What is the outlook for equities in 2010?
Going forward, with valuations close to long term averages, returns are likely to be more driven by earnings growth. After such a sharp rebound, the market is likely to get circumspect and the focus is likely to be more stock-specific this year.
While the markets have more than doubled since the lows of March 2009, we need to put things in perspective. Sensex levels of 20,000 in January 2008 and of 8,000 in March 2009 were aberrations. The rally from 8,000 has been sharp, but to be fair, that rally came after an equally sharp fall. This rally has merely corrected a severe under valuation.
In the near term, the market is likely to focus on the ongoing third quarter results and after that on the Union Budget. In the medium term, the shape of the domestic economic recovery and the inflation outlook will remain important. Over the long term, the chief concern remains inadequate infrastructure but filing this gap also provides tremendous opportunities. Overseas, while the global economy has stabilised, the recovery path is still unclear. Thus, the impact of the withdrawal of stimulus measures will also need to be closely watched. It is very difficult to predict the market levels for 2010, but in our opinion, if we take a 2-3 year view, returns should be in line with the earnings growth rate of ~ 15% CAGR.
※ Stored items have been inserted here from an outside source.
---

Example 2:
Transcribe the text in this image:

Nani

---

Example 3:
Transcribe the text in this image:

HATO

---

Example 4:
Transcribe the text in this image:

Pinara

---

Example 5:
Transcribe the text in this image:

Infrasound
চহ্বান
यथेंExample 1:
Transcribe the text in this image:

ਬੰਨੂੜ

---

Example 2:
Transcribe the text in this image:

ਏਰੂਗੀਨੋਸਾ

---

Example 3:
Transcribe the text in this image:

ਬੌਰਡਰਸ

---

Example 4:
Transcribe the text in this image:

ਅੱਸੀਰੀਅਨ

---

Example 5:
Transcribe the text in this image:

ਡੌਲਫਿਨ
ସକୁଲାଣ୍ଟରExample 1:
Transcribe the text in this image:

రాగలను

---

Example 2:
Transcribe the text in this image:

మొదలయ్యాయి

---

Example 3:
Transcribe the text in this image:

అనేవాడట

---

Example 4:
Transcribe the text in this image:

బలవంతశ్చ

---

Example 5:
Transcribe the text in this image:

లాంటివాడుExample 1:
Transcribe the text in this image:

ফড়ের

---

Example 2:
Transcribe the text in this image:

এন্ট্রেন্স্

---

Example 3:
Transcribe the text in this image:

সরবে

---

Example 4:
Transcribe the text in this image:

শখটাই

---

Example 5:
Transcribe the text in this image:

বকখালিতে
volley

Which sectors likely to out-perform and under-perform during the year?
Firstly, rising infrastructure spend, be it on roads, power, airport or ports is likely to be one of the key themes over the next few years. This in turn will benefit a number of downstream sectors such as construction, utilities, capital goods and materials. Secondly, rising affluence and trends such as rapid urbanisation and a young demographic profile will spur consumption of consumer durables and non-durables.
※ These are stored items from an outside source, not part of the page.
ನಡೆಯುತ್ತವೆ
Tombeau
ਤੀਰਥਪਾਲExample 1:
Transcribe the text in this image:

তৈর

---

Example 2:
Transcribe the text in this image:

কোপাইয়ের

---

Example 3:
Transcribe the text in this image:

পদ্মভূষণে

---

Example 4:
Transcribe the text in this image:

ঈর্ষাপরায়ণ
Accordingly, we are overweight banking and financial services, capital goods, pharmaceuticals and IT. We are underweight on automobiles, oil and gas, real estate, metals & mining and power.
Do you see midcaps out-performing large caps in 2010?
A large part of the valuation gap between large caps and mid-caps has been bridged. Presently, the picture is mixed, ie, there are some undervalued large caps and some undervalued mid-caps as well. However, the large cap indices may lag mid-cap indices as some of the index heavyweights in large cap indices are fairly valued. Finally, mid-caps carry higher risk – both of weaker companies in some cases and of less liquidity. Hence exposure to this segment should be controlled in portfolios.
Will the government withdraw fiscal stimulus anytime soon? What is your GDP forecast for FY11?
Timeline of withdrawal of fiscal stimulus is uncertain, though it is likely to be phased over a period of time. GDP growth for FY11 is expected to be in the range of 7.5-8%.
To what extent do you see bond yields hardening?
Market yields are already factoring a good amount of tightening next year. Also, the government’s borrowing is not expected to be much higher than CY2009. Thus, yields are expected to be range-bound next year with a slight upward bias.
What would be your inflation target for end 2010? What could be the extent of policy rate tightening by RBI?
After the initial rise to around 9-10% in the first half of 2010, the inflation is likely to stabilise around its long term average of around 5-6%. RBI is expected to raise the policy rate by 75-100bps during the course of the year.
What are your key expectations from the 2010 Budget?
The key expectation from this budget is a clear roadmap to reduce fiscal deficit. Apart from a phased / full roll back of fiscal stimulus, oil product pricing reforms are urgently needed. Taxation reforms pertaining to GST and Direct Tax Code will also be keenly watched.
As a fund house, you are overweight on pharma and banking space. What are your long term views on these sectors?
Our investment picks largely follow bottom-up approach. Our positive view on the banking and financial services sector is driven by the fact that it is a direct participant in and beneficiary of the long term growth in the Indian economy over the next few decades due to its key role in funding infrastructure development and domestic consumption. Our positive view on pharma sector is largely driven by the cost advantage enjoyed by select companies.